If someone asked you where the next great automotive innovation would come from, you would give a pretentious argument for the U.S., Japan, or Italy or tell your inquisitor to go bother someone else. What you almost certainly would not say is Slovalkia. And that would be fair enough. The Eastern European country's automotive history consists of a few Citroens and some Skodas. It's surprising then that Aeromobil, the company most aggressively pursuing the flying car market, is based in Bratislava. And they think they'll be selling winged wheels by 2017.

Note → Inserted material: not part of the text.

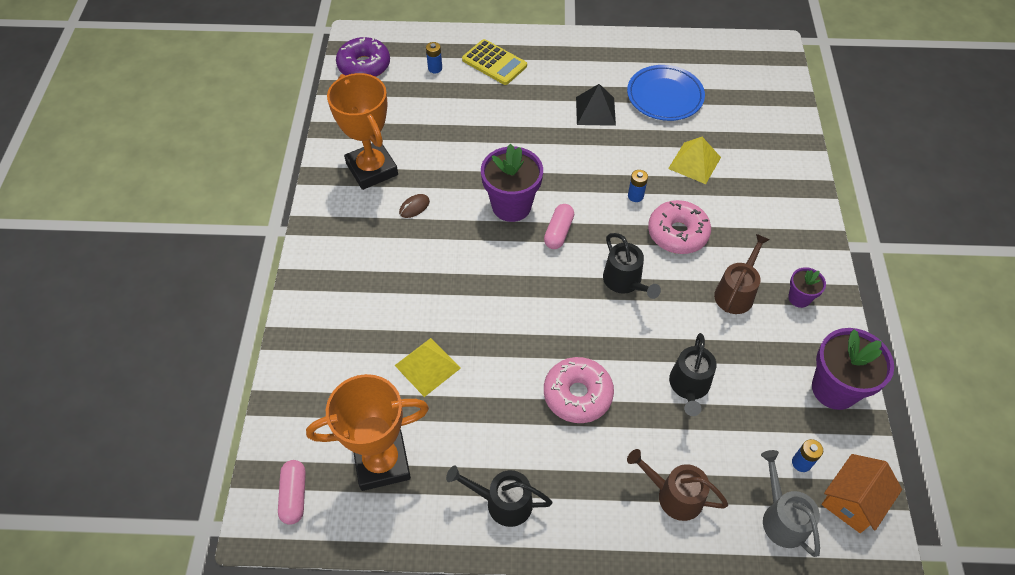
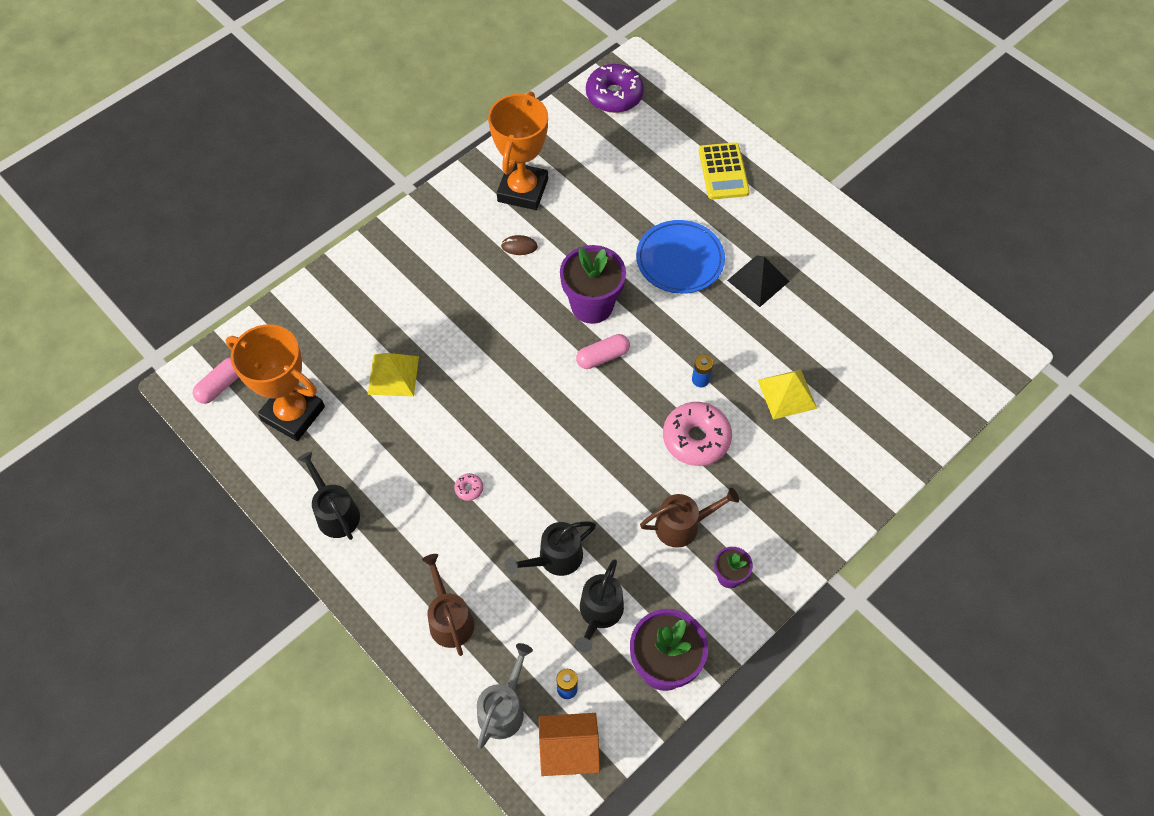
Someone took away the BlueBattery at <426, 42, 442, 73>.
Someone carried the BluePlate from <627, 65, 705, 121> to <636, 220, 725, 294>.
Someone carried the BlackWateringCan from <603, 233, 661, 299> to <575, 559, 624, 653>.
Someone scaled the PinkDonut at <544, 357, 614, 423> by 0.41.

Claiming - at SXSW - that you're two years away from having a viable flying car is a sure way to get headlines (see: this article), but Aeromobil CEO Juraj Vaculik may actually succeed. The reason is simple: He's kind of cheating. Where most people who have attempted to engineer airborn sedans have worked to transform cars, he's essentially modifying a plane. That's why his prototype looks more like a missile than a Maserati and why you probably wouldn't want to drive the thing, which you'll need a pilot's license to operate, on a highway. Ultimately, that's fine. It doesn't necessarily mean that Vaculik has cracked the code, but it does mean he might be able to open a market other companies can move toward.
And flying cars are really for flying anyway. You don't splash out on a carbon-fiber, swing-wing Solovakian moonshot because you want to shorten your commute. You do it because you want to take women out on very memorable dates. Just use the movie theater parking lot as a runway and you're good to go.